He enumerates the problems: a ruinous economy, imports running at 95 per cent, exports at 5 per cent or less; "the highest jobless rate in south-east Europe", unofficially said to be around 70 per cent. "We have a very frustrated youth. More than 60 per cent of the population is under 25, yearly we have a small army of young people who are frustrated, who don't see their own future. And the first and last condition is to get the rule of law: there is no rule of law in Kosovo. We need Europe's best prosecutors and judges to put some very problematic people in jail. Because as long as they will have a say in this country there is a big question mark over Kosovo."
But question marks, along with auto graveyards, unfinished new buildings and young people, are among the things that Kosovo has in abundance. A constitution? A flag? A political system? All these must emerge from the present limbo. And fast.
With a population that is 90 per cent ethnic Albanian, this province in southern Serbia is the site of a long-running dispute between the nominal Serbian government and the region's Albanian residents. These tensions culminated in the 1999 conflict, when Serbia was bombed by Nato after launching a campaign of ethnic cleansing driving a million people out of Kosovo and killing 12,000. Although Kosovo remained a part of Serbia when the fighting stopped, Serbian governance in the province became virtually non-existent, and the region was placed under UN administration. A framework was set up under which the region would be controlled by the United Nations Mission in Kosovo (Unmik), and local Provisional Institutions of Self-Government, with Nato forces maintaining the ceasefire.

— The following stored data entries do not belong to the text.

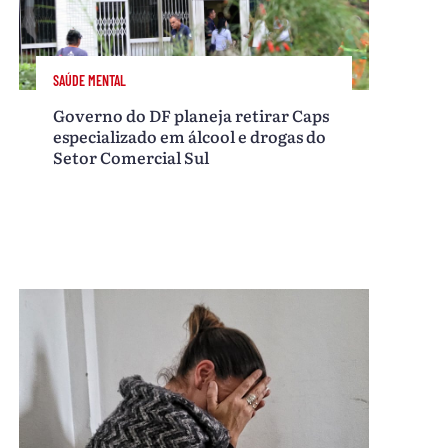
SAÚDE MENTAL
Governo do DF planeja retirar Caps
especializado em álcool e drogas do
Setor Comercial Sul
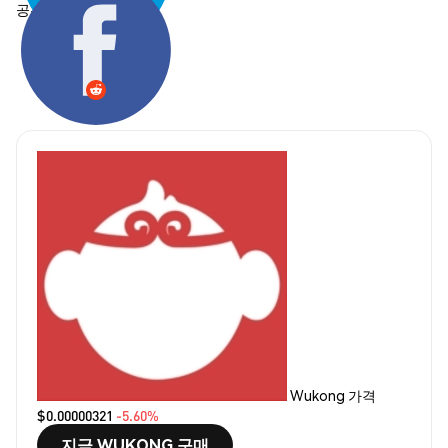
공유하기:
Wukong 가격
$0.00000321
-5.60%
지금 WUKONG 구매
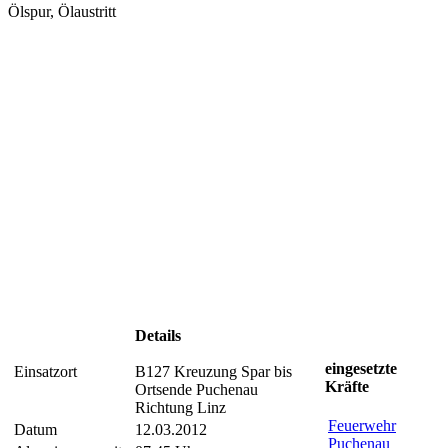
Ölspur, Ölaustritt
Details
eingesetzte
Einsatzort
B127 Kreuzung Spar bis
Kräfte
Ortsende Puchenau
Richtung Linz
Feuerwehr
Datum
12.03.2012
Puchenau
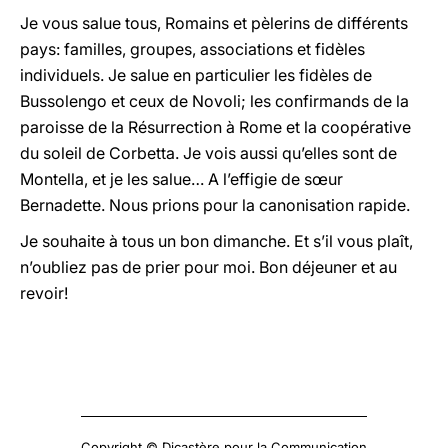
Je vous salue tous, Romains et pèlerins de différents
pays: familles, groupes, associations et fidèles
individuels. Je salue en particulier les fidèles de
Bussolengo et ceux de Novoli; les confirmands de la
paroisse de la Résurrection à Rome et la coopérative
du soleil de Corbetta. Je vois aussi qu’elles sont de
Montella, et je les salue… A l’effigie de sœur
Bernadette. Nous prions pour la canonisation rapide.
Je souhaite à tous un bon dimanche. Et s’il vous plaît,
n’oubliez pas de prier pour moi. Bon déjeuner et au
revoir!
Copyright © Dicastère pour la Communication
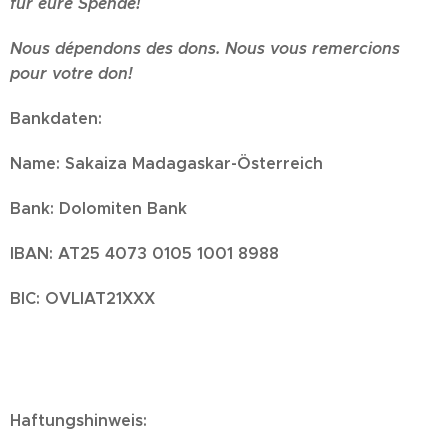
für eure Spende!
Nous dépendons des dons. Nous vous remercions
pour votre don!
Bankdaten:
Name: Sakaiza Madagaskar-Österreich
Bank:
Dolomiten Bank
IBAN:
AT25 4073 0105 1001 8988
BIC: OVLIAT21XXX
Haftungshinweis:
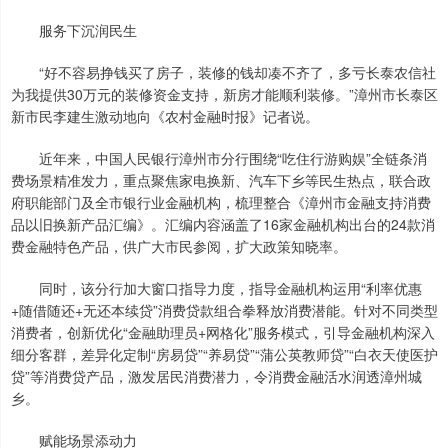
服务下沉润民生
“好不容易挣钱买了房子，装修的钱却凑不齐了，多亏长泰农信社
为我提供30万元的装修资金支持，新房才能顺利装修。”漳州市长泰区
新市民李建生激动地向《农村金融时报》记者说。
近年来，中国人民银行漳州市分行围绕“吃住行游购娱”全链条消
费场景精准发力，重点聚焦家电换新、汽车下乡等民生热点，联合政
府职能部门及全市银行业金融机构，梳理整合《漳州市金融支持消费
品以旧换新产品汇编》。汇编内容涵盖了16家金融机构出台的24款消
费金融特色产品，供广大市民参阅，扩大政策知晓率。
同时，该分行加大窗口指导力度，指导金融机构运用“利率优惠
+随借随还+无还本续贷”消费贷款组合拳释放消费潜能。针对不同类型
消费者，创新优化“金融助理员+网格化”服务模式，引导金融机构深入
细分客群，差异化定制“房易贷”“养易贷”“蒲公英教师贷”“白衣天使医护
贷”等消费贷产品，激发居民消费潜力，令消费金融活水润透漳州城
乡。
赋能场景添动力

This state of limbo has remained for over eight years. In this temporary world more than two thirds of Kosovans are unemployed, the economy relies almost entirely on international handouts and the blame is passed regularly from local politicians to Unmik or Nato, and back again.
Tensions, in a province with the highest proportion of people under 25 in Europe, periodically spill over into violence and a decision on its final status is thought by most observers to be long overdue.